« Les nihilistes aussi aiment la beauté »

Ill. : Classique vintage. Texte : L’Art de l’icône, théologie de la beauté par Paul Evdokimov, éditions Desclée de Brouwer.

De même qu’au centre du cercle, il y a ce point unique, où sont encore indivises toutes les droites qui en partent, de même en Dieu, celui qui a été jugé digne d’y parvenir, connaît d’une science simple et sans concepts toutes les idées des choses créées. » Sans concepts, signifie ici la saisie intuitive et contemplative et c’est pourquoi les iconographes enseignent le « jeûne des yeux » qui réapprend à contempler.

Déjà sur le plan optique, l’œil ne perçoit point les objets mais la lumière réfléchie par les objets. L’objet n’est visible que pare que la lumière le rend lumineux. Ce que l’on voit, c’est la lumière qui s’unit à l’objet, l’épouse en quelque sorte et prend sa forme et le figure et le révèle. L’interaction mystérieuse du charbon et de la lumière produit le diamant. Selon une vieille croyance populaire, l’éclair pénétrant la nuit d’une huître engendre la perle. L’espace n’a d’existence que par la lumière qui en fait la matrice de toute vie.

C’est dans ce sens que la vie et la lumière s’identifient. La lumière rend tout être vivant en en faisant celui qui est présent, celui qui voit l’autre et qui est vu par l’autre, celui qui vit avec, et « vers l’autre », existant l’un dans l’autre. Par contre, l’enfer, l’Hadès grec ou le Shéol hébreu, signifie ce lieu enténébré où la solitude réduit l’être à l’extrême indigence du solipsisme démoniaque où aucun regard ne croise un autre. Les Apopthtegmes coptes de Macaire l’Ancien donnent de cette solitude une saisissante description. C’est par leur dos que les captifs sont liés les uns aux autres, et seule une grande pitié des vivants leur apporte un instant de repos. « Le temps d’un clin d’œil, nous voyons les visages les uns des autres. »

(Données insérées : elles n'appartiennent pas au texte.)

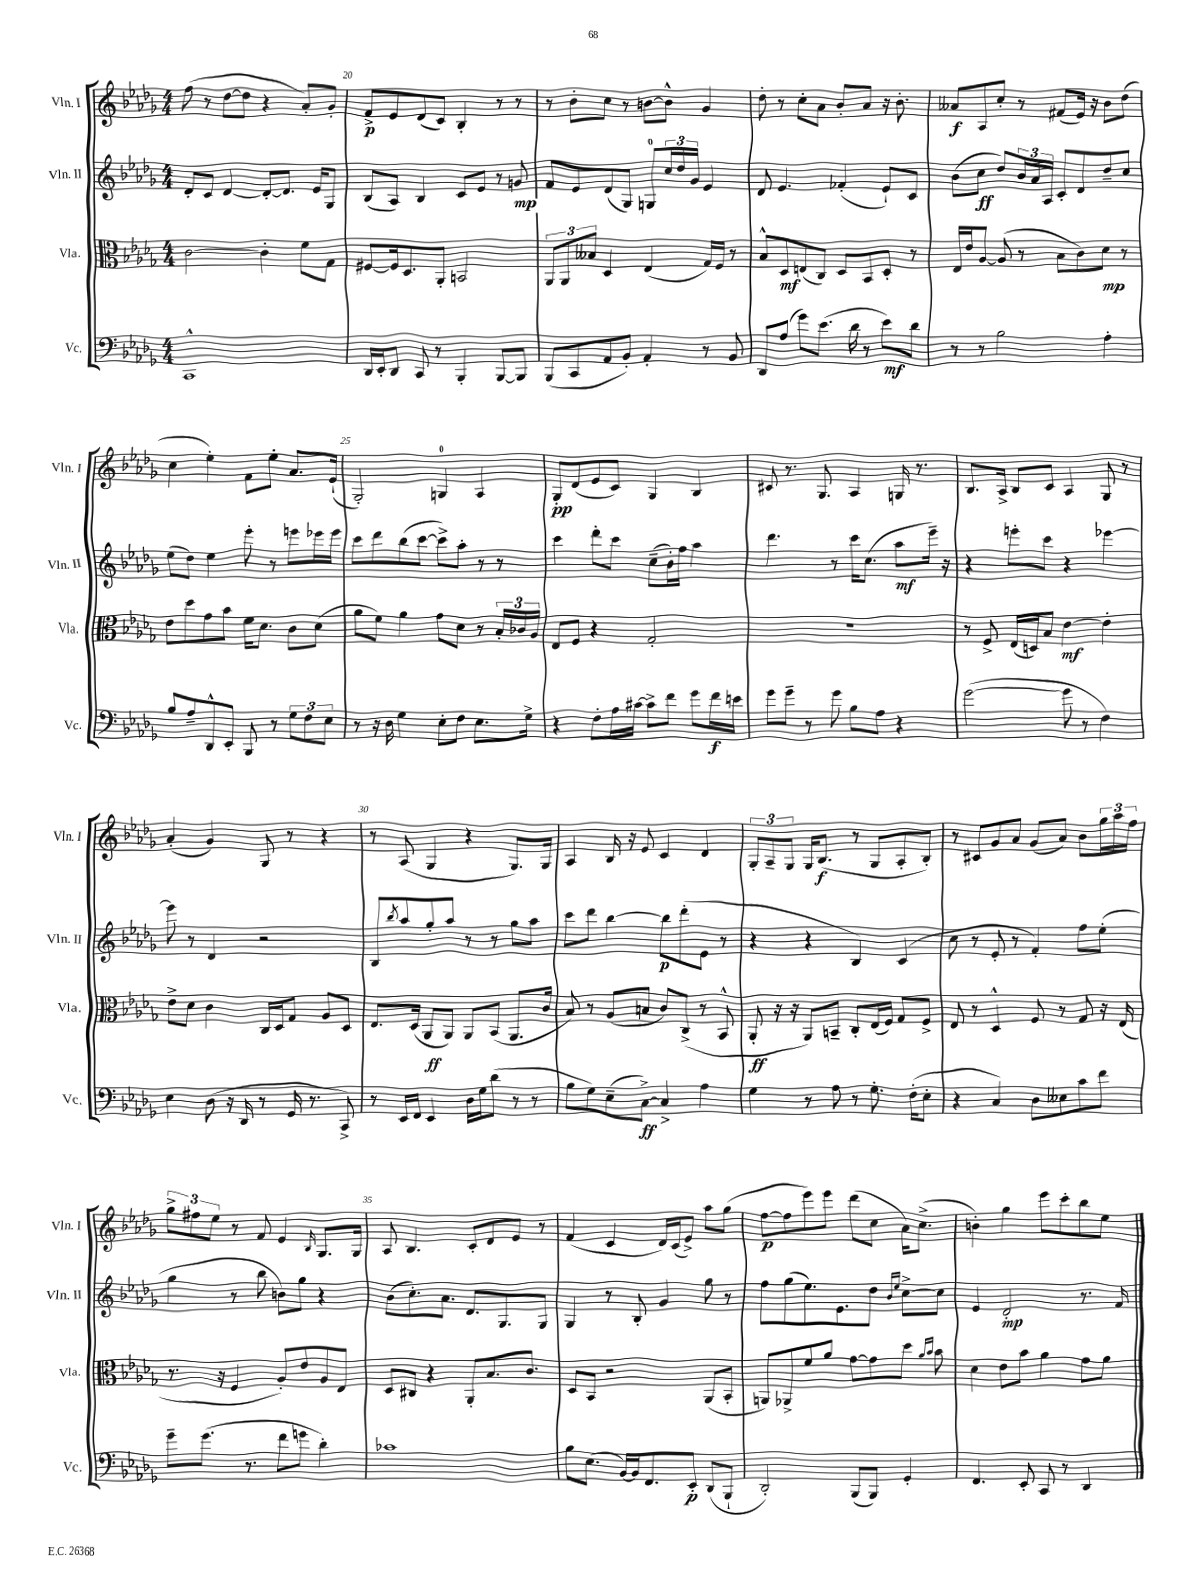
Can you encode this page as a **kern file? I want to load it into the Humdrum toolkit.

**kern	**dynam	**kern	**dynam	**kern	**dynam	**kern	**dynam
*part4	*part4	*part3	*part3	*part2	*part2	*part1	*part1
*staff4	*staff4	*staff3	*staff3	*staff2	*staff2	*staff1	*staff1
*I"Vc.	*	*I"Vla.	*	*I"Vln. II	*	*I"Vln. I	*
*I'Vc.	*	*I'Vla.	*	*I'Vln. II	*	*I'Vln. I	*
*clefF4	*	*clefC3	*	*clefG2	*	*clefG2	*
*k[b-e-a-d-g-]	*	*k[b-e-a-d-g-]	*	*k[b-e-a-d-g-]	*	*k[b-e-a-d-g-]	*
*M4/4	*	*M4/4	*	*M4/4	*	*M4/4	*
=19	=19	=19	=19	=19	=19	=19	=19
1CC^^	.	[2c\	.	8d-'/L	.	(8ff\	.
.	.	.	.	8c/J	.	8r	.
.	.	.	.	[4d-/	.	[8dd-\L	.
.	.	.	.	.	.	8dd-\J]	.
.	.	4c'\]	.	8d-'/L_	.	4r	.
.	.	.	.	8.d-/J]	.	.	.
.	.	8f\L	.	.	.	8a-'/L)	.
.	.	.	.	16e-/KL	.	.	.
.	.	8G-\J	.	8G-/J	.	8g-'/J	.
=20	=20	=20	=20	=20	=20	=20	=20
16DD-/LL	.	[8F#X/L	.	(8B-/L	.	8f^/L	p
16EE-'/J	.	.	.	.	.	.	.
8DD-/J	.	16F#/k]	.	8A-/J)	.	8e-/	.
.	.	8.D-/	.	.	.	.	.
8CC/	.	.	.	4B-/	.	(8d-/	.
8r	.	8AA-'/J	.	.	.	8c/J)	.
4BBB-'/	.	2BBn/	.	8c/L	.	4B-'/	.
.	.	.	.	8e-/J	.	.	.
[8BBB-/L	.	.	.	8r	.	8r	.
8BBB-/J]	.	.	.	8gn/	mp	8r	.
=21	=21	=21	=21	=21	=21	=21	=21
(8BBB-/L	.	12AA-/L	.	8f/L	.	8r	.
.	.	12AA-/	.	.	.	.	.
8CC/	.	.	.	8e-/	.	8b-'\L	.
.	.	12B--X/J	.	.	.	.	.
8AA-/	.	4D-/	.	(8d-/	.	8cc\J	.
8BB-'/J)	.	.	.	8G-/J)	.	8r	.
4AA-'/	.	(4E-/	.	8Gn/L	.	[8bn\L	.
.	.	.	.	24cc/L	.	8b^^\J]	.
.	.	.	.	24dd-/	.	.	.
.	.	.	.	24g-/JJ	.	.	.
8r	.	16G-/LL)	.	4e-/	.	4g-/	.
.	.	16F/JJ	.	.	.	.	.
8BB-/	.	8r	.	.	.	.	.
=22	=22	=22	=22	=22	=22	=22	=22
8DD-/L	.	8B-^^/L	.	8d-/	.	8dd-'\	.
(8A-/J	.	8D-/	mf	4.e-/	.	8r	.
8g-\L)	.	(8En/	.	.	.	8cc'\L	.
(8.e-\J	.	8C/J)	.	.	.	8a-\J	.
.	.	8D-/L	.	(4f-X'/	.	8b-'/L	.
16d-\	.	.	.	.	.	.	.
8r	.	8BB-/	.	.	.	8a-/J	.
8e-\L)	mf	8D-'/J	.	8e-`/L)	.	16r	.
.	.	.	.	.	.	8.b-'\	.
8d-\J	.	8r	.	8c/J	.	.	.
=23	=23	=23	=23	=23	=23	=23	=23
8r	.	16E-/LL	.	(8b-\L	.	8a--X/L	f
.	.	16e-/J	.	.	.	.	.
8r	.	[8A-/J	.	8cc\J	ff	8A-/	.
2B-\	.	(8A-/]	.	8dd-/L)	.	8cc'/J	.
.	.	8r	.	24b-/L	.	8r	.
.	.	.	.	24a-/	.	.	.
.	.	.	.	24A-/JJ	.	.	.
.	.	8B-\L	.	8c'/L	.	(8f#X/L	.
.	.	8c\)	.	8d-/	.	16e-/Jk)	.
.	.	.	.	.	.	16r	.
4A-'\	.	8d-\J	mp	8dd-~/	.	8b-\L	.
.	.	8r	.	8cc/J	.	(8dd-\J	.
!!LO:LB:g=z
=24	=24	=24	=24	=24	=24	=24	=24
8B-/L	.	8e-\L	.	(8ee-\L	.	4cc\	.
8A-~/	.	8dd-\	.	8dd-\J)	.	.	.
8DD-^^/	.	8g-\	.	4ee-\	.	4ee-'\)	.
8EE-'/J	.	8b-\J	.	.	.	.	.
8BBB-/	.	16f\KL	.	8eee-'\	.	8f\L	.
.	.	8.d-\J	.	.	.	.	.
8r	.	.	.	8r	.	8ee-'\J	.
12G-\L	.	8c\L	.	8eeen\L	.	8.a-/L	.
12F\	.	.	.	.	.	.	.
.	.	(8d-\J	.	16eee-X\L	.	.	.
12E-\J	.	.	.	.	.	.	.
.	.	.	.	16eee-\JJ	.	(16e-`/Jk	.
=25	=25	=25	=25	=25	=25	=25	=25
8r	.	8a-\L	.	8ccc\L	.	2G-'/)	.
16r	.	8f\J)	.	8ddd-\	.	.	.
16D-\	.	.	.	.	.	.	.
4G-\	.	4a-\	.	(8bb-\	.	.	.
.	.	.	.	[8ccc\J	.	.	.
8E-'\L	.	8g-\L	.	8ccc^\L])	.	4Gn/	.
8F\J	.	8d-\J	.	8aa-'\J	.	.	.
8.E-\L	.	8r	.	8r	.	4A-/	.
.	.	24B-'/LL	.	8r	.	.	.
.	.	24c-X/	.	.	.	.	.
16G-^\Jk	.	.	.	.	.	.	.
.	.	24A-/JJ	.	.	.	.	.
=26	=26	=26	=26	=26	=26	=26	=26
4r	.	8E-/L	.	4ccc\	.	8G-'/L	pp
.	.	8F/J	.	.	.	(8d-/	.
8F'\L	.	4r	.	8ddd-'\L	.	8e-/	.
16A-\L	.	.	.	8ccc\J	.	8c/J)	.
[16c#X\JJ	.	.	.	.	.	.	.
8c#^\L]	.	2G-'/	.	(8cc~\L	.	4G-/	.
8f\J	.	.	.	16b-'\L)	.	.	.
.	.	.	.	16ff\JJ	.	.	.
8g-\L	.	.	.	4aa-\	.	4B-/	.
16f\L	f	.	.	.	.	.	.
16en\JJ	.	.	.	.	.	.	.
=27	=27	=27	=27	=27	=27	=27	=27
8g-\L	.	1r	.	4.ddd-\	.	8c#X/	.
8g-~\J	.	.	.	.	.	8.r	.
8r	.	.	.	.	.	.	.
.	.	.	.	.	.	8.G-/	.
8g-\	.	.	.	8r	.	.	.
8B-\L	.	.	.	16ccc\KL	.	4A-/	.
.	.	.	.	(8.cc\J	.	.	.
8A-\J	.	.	.	.	.	.	.
4r	.	.	.	8aa-\L	mf	16Gn/	.
.	.	.	.	.	.	8.r	.
.	.	.	.	16eee-~\Jk)	.	.	.
.	.	.	.	16r	.	.	.
=28	=28	=28	=28	=28	=28	=28	=28
([2g-\	.	8r	.	4r	.	8.B-/L	.
.	.	8F^/	.	.	.	.	.
.	.	.	.	.	.	16A-^/Jk	.
.	.	(16E-/LL	.	8eeen'\L	.	8B-/L	.
.	.	16Dn/J)	.	.	.	.	.
.	.	8B-/J	.	8ccc\J	.	8c/J	.
8g-\]	.	[4e-\	mf	4r	.	4A-/	.
8r	.	.	.	.	.	.	.
4F\)	.	4e-'\]	.	[4eee-X\	.	8G-/	.
.	.	.	.	.	.	8r	.
!!LO:LB:g=z
=29	=29	=29	=29	=29	=29	=29	=29
4E-\	.	8e-^\L	.	8eee-\]	.	(4a-'/	.
.	.	8d-\J	.	8r	.	.	.
(8D-\	.	4c\	.	4d-/	.	4g-/)	.
16r	.	.	.	.	.	.	.
16DD-/	.	.	.	.	.	.	.
8r	.	16C/LL	.	2r	.	8G-/	.
.	.	16D-/J	.	.	.	.	.
16GG-/	.	8G-/J	.	.	.	8r	.
8.r	.	.	.	.	.	.	.
.	.	8A-/L	.	.	.	4r	.
8CC^/)	.	8D-/J	.	.	.	.	.
=30	=30	=30	=30	=30	=30	=30	=30
8r	.	8.E-/L	.	8B-/L	.	8r	.
.	.	.	.	8qbb-/	.	.	.
16EE-/LL	.	.	.	8aa-/	.	(8A-/	.
16FF/JJ	.	(16D-/Jk	.	.	.	.	.
4EE-/	.	8AA-/L	ff	8gg-'/	.	4G-/	.
.	.	8AA-/J)	.	8aa-/J	.	.	.
16D-\LL	.	8AA-/L	.	8r	.	4r	.
16G-\J	.	.	.	.	.	.	.
(8d-\J	.	(8BB-/J	.	8r	.	.	.
8r	.	8.AA-/L	.	8gg-\L	.	8.G-/L)	.
8r	.	.	.	8aa-\J	.	.	.
.	.	16c/Jk	.	.	.	16G-/Jk	.
=31	=31	=31	=31	=31	=31	=31	=31
8B-\L	.	8B-/)	.	8ccc\L	.	4A-/	.
8G-\)	.	8r	.	8ddd-\J	.	.	.
(8E-~\	.	(8A-/L	.	[4bb-\	.	16B-/	.
.	.	.	.	.	.	16r	.
[8C^\J)	ff	8Bn/J	.	.	.	8e-/	.
4C^/]	.	8c/L)	.	8bb-\L]	p	4c/	.
.	.	(8C^/J	.	(8ddd-'\	.	.	.
4A-\	.	8r	.	8e-\J	.	4d-/	.
.	.	8BB-^^/	.	8r	.	.	.
=32	=32	=32	=32	=32	=32	=32	=32
4G-\	.	8AA-'/	ff	4r	.	12G-'/L	.
.	.	.	.	.	.	12A-~/	.
.	.	16r	.	.	.	.	.
.	.	.	.	.	.	12G-/J	.
.	.	16r	.	.	.	.	.
8r	.	8AA-/L)	.	4r	.	16G-/KL	.
.	.	.	.	.	.	(8.B-/J	f
8A-\	.	8BBn~/J	.	.	.	.	.
8r	.	8C'/L	.	4B-/)	.	8r	.
8.G-'\	.	(16E-/L	.	.	.	8G-/L	.
.	.	16F/JJ)	.	.	.	.	.
.	.	8G-/L	.	(4c/	.	8A-'/	.
(16F'\KL	.	.	.	.	.	.	.
8E-'\J	.	8F^/J	.	.	.	8B-'/J)	.
=33	=33	=33	=33	=33	=33	=33	=33
4r	.	8E-/	.	8cc\	.	8r	.
.	.	8r	.	8r	.	8c#X/L	.
4C/)	.	4D-^^/	.	8e-'/	.	8g-/	.
.	.	.	.	8r	.	8a-/J	.
8D-\L	.	8F/	.	4f'/)	.	(8g-/L	.
8E--X\	.	8r	.	.	.	8a-/J)	.
8c\	.	8G-/	.	8ff\L	.	8b-\L	.
8f\J	.	16r	.	(8ee-'\J	.	24gg-\L	.
.	.	.	.	.	.	24aa-\	.
.	.	(16E-/	.	.	.	.	.
.	.	.	.	.	.	24ff\JJ	.
!!LO:LB:g=z
=34	=34	=34	=34	=34	=34	=34	=34
8g-~\L	.	8.r	.	4gg-\	.	12gg-^\L	.
.	.	.	.	.	.	12ff#X\	.
(8.g-\J	.	.	.	.	.	.	.
.	.	.	.	.	.	12ee-\J	.
.	.	16r	.	.	.	.	.
.	.	4F/	.	8r	.	8r	.
8.r	.	.	.	.	.	.	.
.	.	.	.	8bb-\	.	8f/	.
8f\L	.	8A-'/L)	.	8bn\L)	.	4e-/	.
8gn\J	.	8e-/	.	8gg-\J	.	.	.
.	.	.	.	.	.	16qqB-/	.
4d-'\)	.	8A-/	.	4r	.	8.G-/L	.
.	.	8E-/J	.	.	.	.	.
.	.	.	.	.	.	16G-/Jk	.
=35	=35	=35	=35	=35	=35	=35	=35
1c-X	.	8D-/L	.	(8b-\L	.	8A-/	.
.	.	8C#X/J	.	8.cc'\)	.	4.B-/	.
.	.	4r	.	.	.	.	.
.	.	.	.	8.a-\J	.	.	.
.	.	8AA-'/L	.	8.d-/L	.	8c'/L	.
.	.	8.B-/	.	.	.	8d-/	.
.	.	.	.	8.G-/	.	.	.
.	.	.	.	.	.	8e-/J	.
.	.	8.c/J	.	.	.	.	.
.	.	.	.	8G-/J	.	8r	.
=36	=36	=36	=36	=36	=36	=36	=36
8B-\L	.	8D-/L	.	4G-/	.	(4f/	.
(8.E-\J	.	8BB-/J	.	.	.	.	.
.	.	2r	.	8r	.	4c/	.
[16BB-/LL)	.	.	.	.	.	.	.
16BB-/J]	.	.	.	8B-'/	.	.	.
8.FF/	.	.	.	.	.	.	.
.	.	.	.	4g-/	.	16d-/LL)	.
.	.	.	.	.	.	(16c/J	.
8EE-'/J	p	.	.	.	.	8e-^/J)	.
(8DD-/L	.	(8AA-/L	.	8gg-\	.	8aa-\L	.
8BBB-`/J	.	8BB-'/J	.	8r	.	(8gg-\J	.
=37	=37	=37	=37	=37	=37	=37	=37
2DD-'/)	.	8AAn/L)	.	8ff\L	.	[8ff\L	p
.	.	8AA-X^/	.	(8gg-\	.	8ff\]	.
.	.	8f/	.	8.ee-\)	.	8eee-\)	.
.	.	8a-/J	.	.	.	8eee-\J	.
.	.	.	.	8.e-\	.	.	.
(8BBB-/L	.	[8g-\L	.	.	.	(8ddd-\L	.
8BBB-/J)	.	8g-\]	.	8dd-\J	.	8cc\J	.
.	.	.	.	16qqb-/LL	.	.	.
.	.	.	.	16qqee-/JJ	.	.	.
4GG-'/	.	8dd-\J	.	[8cc^\L	.	16a-\KL)	.
.	.	.	.	.	.	(8.cc^\J	.
.	.	16qqa-/LL	.	.	.	.	.
.	.	16qqb-/JJ	.	.	.	.	.
.	.	8b-\	.	8cc\J]	.	.	.
=38	=38	=38	=38	=38	=38	=38	=38
4.FF/	.	4d-\	.	4e-/	.	4bn'\)	.
.	.	8e-\L	.	2d-'/	mp	4gg-\	.
8EE-'/	.	8b-\J	.	.	.	.	.
8CC/	.	4a-\	.	.	.	8eee-\L	.
8r	.	.	.	.	.	8ccc'\	.
4DD-/	.	8g-\L	.	8.r	.	8bb-\	.
.	.	8a-\J	.	.	.	8ee-\J	.
.	.	.	.	16f/	.	.	.
==	==	==	==	==	==	==	==
*-	*-	*-	*-	*-	*-	*-	*-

Selon le récit biblique de la création du monde, au commencement : « Il y eut un soir et il y eut un matin et ce fut le jour. » L’Hexaméron ne connaît pas la nuit. Les ténèbres et la nuit ne sont pas crées par Dieu ; pour le moment, la nuit n’est qu’un signe de l’inexistant, le néant abstrait « séparé » de l’être de par sa nature. Le matin et le soir marquent la succession des événements, désignent la progression créatrice et ne forme que le jour, dimension de la lumière pure. Son contraire, la nuit, n’est pas encore la puissance effective des ténèbres ; la nuit n’est pas encore la puissance effective es ténèbres ; la nuit, dans le sens johannique, n’apparaît que dans la chute.

Elle n’est pas une simple et passive absence de la lumière. Les psychiatres savent que toute passivité apparente cache une sourde et active résistance. La ténèbre dont il s’agit est une fuite désespéré à l’intérieur d’elle-même, car impuissante à se soustraire à la Lumière, et qui, pour se cacher, se couvre d’obscurité coupable et manifeste une attitude démoniaque et consciente de négation et de refus.

Lors du repas du Seigneur, la chambre haute est toute inondée de lumière car le Christ est au milieu des apôtres. C’est à ce moment que Satan entre en Judas et dès lors Judas ne peut pas demeurer dans le cercle de lumière ; il sort précipitamment, et Jean, si sobre pour les détails, remarque : il faisait nuit. Les ténèbres de la nuit enveloppent Judas et dissimulent le terrible secret de sa communion avec Satan. Le premier jour de la Création, notent les Pères, n’est pas prôti mais mia, il n’est pas le premier mais l’un, l’unique, hors série. Il est l’alpha qui porte déjà et appelle son oméga, le huitième jour de l’accord final, le Plérôme.